As you can probably imagine from a dog breed that was developed for hunting for long hours without getting tired, this is a highly energetic dog with high exercise needs. The Harrier definitely needs daily long walks, jogs or hikes accompanied with some vigorous playtime or fun training sessions that will occupy the dogs body and mind and the dog can stay fit, healthy and happy. This breed is a best fit for a hunter or for an active person who loves being outdoors.
The Harriers coat is short, glossy, harsh to touch and pretty dense. The harsh texture is preventing the dog from being cut from underbrush and it allows the dog to move throughout all types of terrain, tracking hare or fox, without being hindered by a long or silky coat. The most common color combinations are tricolor black tan and white and bicolor red and white.

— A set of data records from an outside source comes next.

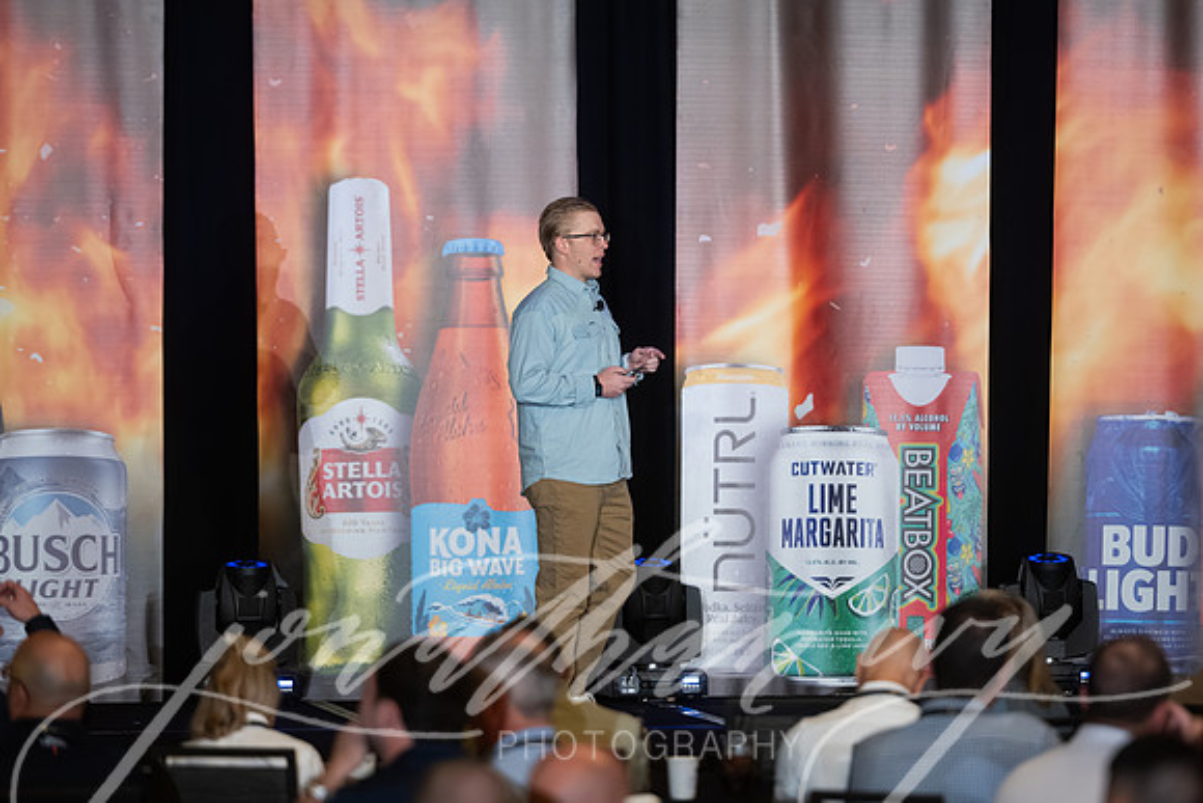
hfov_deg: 10.1
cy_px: 402
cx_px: 602
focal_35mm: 204
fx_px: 6812
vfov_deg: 6.7
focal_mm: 200
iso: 2500
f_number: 2.8
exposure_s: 1/200
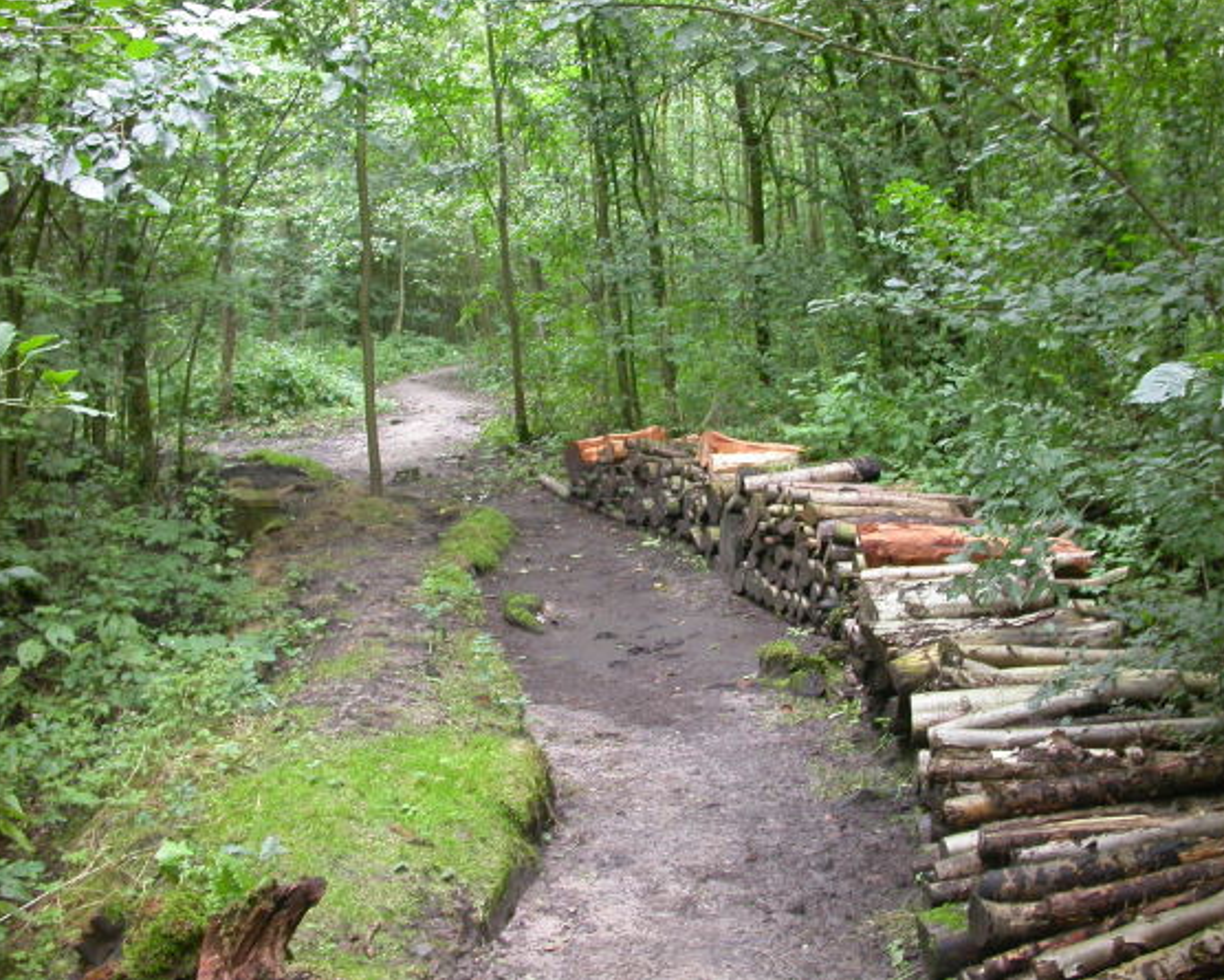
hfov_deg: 45.8
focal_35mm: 40
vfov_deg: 37.3
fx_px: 1449
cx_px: 641
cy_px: 487
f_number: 2.6
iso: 100
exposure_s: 1/14.3
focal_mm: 7.85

Speaking of coat, it is important to mention, that this is quite low maintenance breed with minimal grooming needs. Even without any grooming, the coat will still look good, but if you want to keep the coat in best possible condition and minimize the shedding, regular weekly brushing is beneficial. There are no other grooming needs with this breed. Just like with all dogs, you should regularly check their eyes, ears, nails and teeth and clip them or clean them if needed.
The Harrier is pretty healthy dog breed with average lifespan around 13 or 14 years. Just like any other dog breed, they may suffer from some health issues and the main concern is hip dysplasia. They can also suffer from some eye problems and allergies, but those are not very common in this breed.